Eradication of HIV from an infected individual cannot be achieved by any of the current antiretroviral drug regimens in use today. To date, the failure to eradicate HIV has been due to viral persistence in reservoirs that are established early in the infection and are insufficiently affected by antiretroviral therapy, and thus are able to replenish systemic infection whenever treatment is interrupted. Highly active antiretroviral therapy can reduce plasma viral load below detectable limits in most patients. However, the current therapies target various steps in the virus life cycle which results only in prevention of new infection with little impact on already infected cells or the integrated provirus.

"IL-7 in combination with conventional antiretroviral therapy has demonstrated in early clinical studies that it promotes restoration of T cell numbers and function and induces some HIV replication in the CD4+ T cell subset, including quiescent T cells, while also expanding the pool of uninfected CD4+ T cells," said Thérèse Croughs, MD, Chief Medical Officer of Cytheris. "The unique hypothesis tested in this study is that with a novel antiretroviral therapy combination complemented by entry and integrase inhibitors, the induction of viral replication from quiescent CD4+ T cells can be contained by the complementary HIV inhibitors while remaining sufficient to expose infected cells to immune elimination, eventually contributing to viral reservoir reduction and potential eradication."

In the last two decades, 27 antiretroviral drugs have been approved by the FDA and EMEA, including two new recently approved classes of drugs, the integrase inhibitor raltegravir (ISENTRESS® - Merck & Co.) and the CCR5 inhibitor, maraviroc (SELZENTRY™ - ViiV Healthcare) The goal of eradication of HIV from the host has resurfaced because of these additional new classes of drugs.

One of the most exciting areas in HIV treatment and research today involves the integrase inhibitors. Integrase is an HIV viral enzyme that is essential for viral replication. Inhibitors of integrase are completely independent in their activity compared to all other antiretroviral drug classes including reverse transcriptase, protease, maturation and entry inhibitors. Viruses resistant to all known drugs therefore, remain completely susceptible to integrase inhibitors. Additionally, integrase inhibitors are active in both CCR5-tropic and CXCR4-tropic HIV-1 viruses.

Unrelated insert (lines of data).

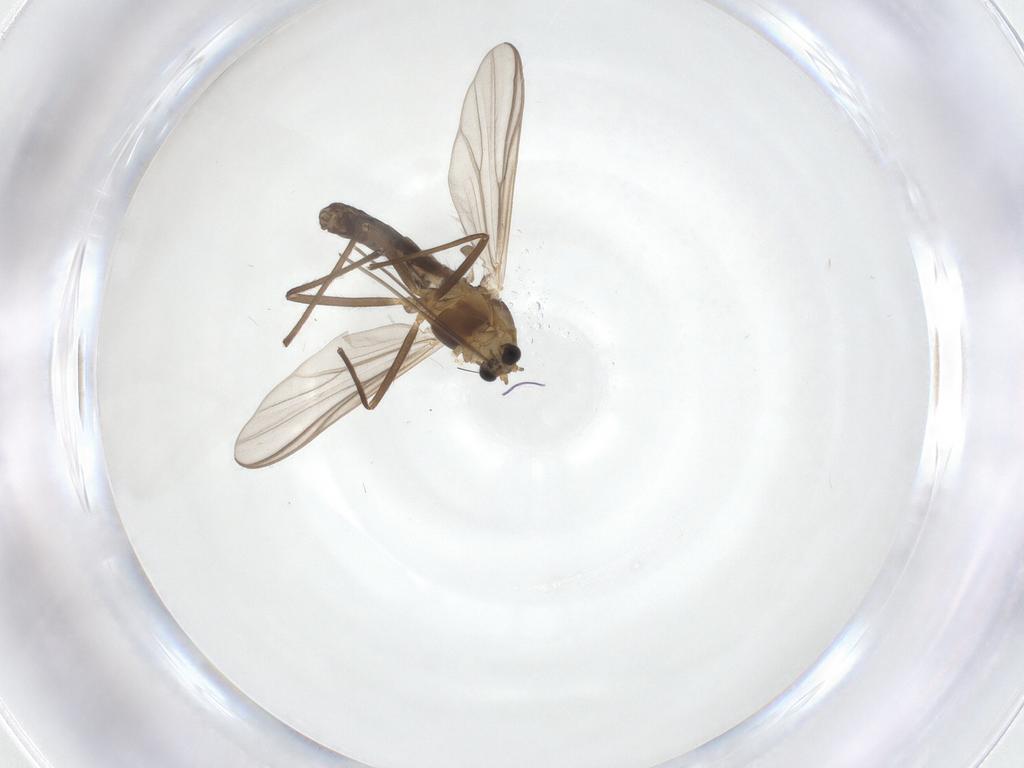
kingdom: Animalia
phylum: Arthropoda
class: Insecta
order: Diptera
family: Chironomidae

The overall strategy of the ERAMUNE 01 trial is to treat selected patients with an optimal synergistic antiretroviral regimen plus one or more immunomodulating agents.

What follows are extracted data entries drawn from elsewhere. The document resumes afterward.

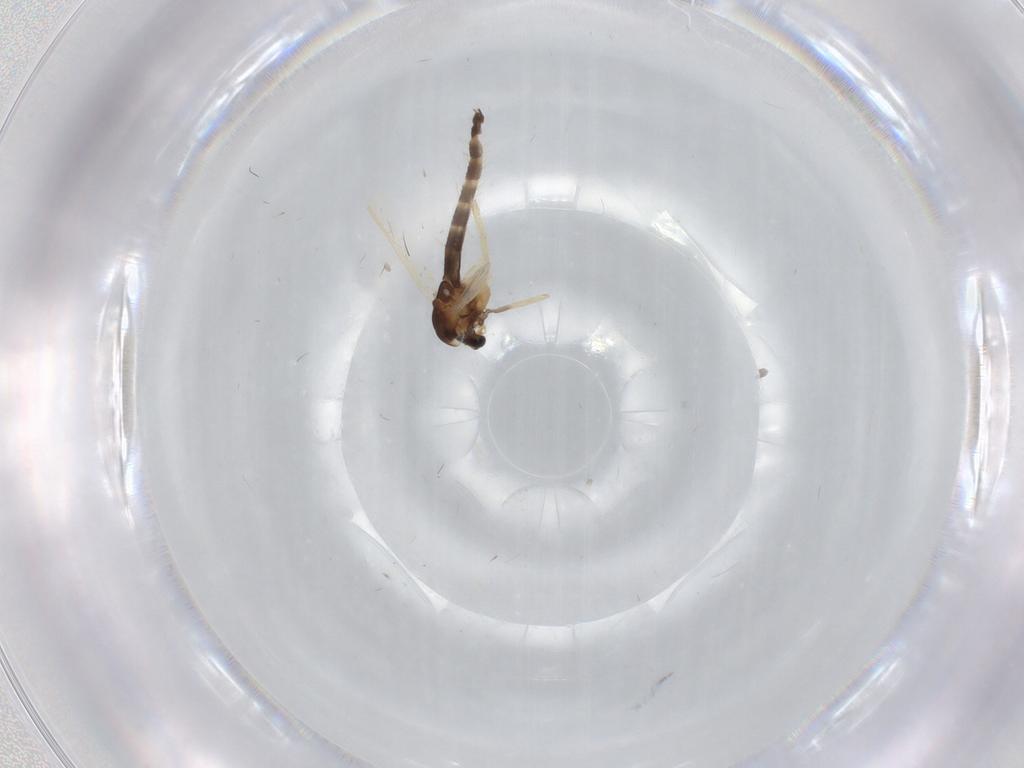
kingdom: Animalia
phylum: Arthropoda
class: Insecta
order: Diptera
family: Chironomidae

In summary, the ERAMUNE Program proposes a proof of concept strategy that combines the association of novel safe and very potent ARVs with an optimized cART regimen plus an immune experimental intervention that would activate the latently infected cells in order to purge the reservoir of HIV-infected patients while the antiviral combination would block the spread of the virus. The patients will be selected on the basis of a low peripheral blood reservoir. The proposed immune intervention has been shown to be safe in vivo. The concept will ultimately test whether exhausting the HIV reservoir and ultimately obtaining virus eradication is feasible. If successful, this would open the door for more innovative approaches that would be capable of eradicating the virus in a broader spectrum of patients.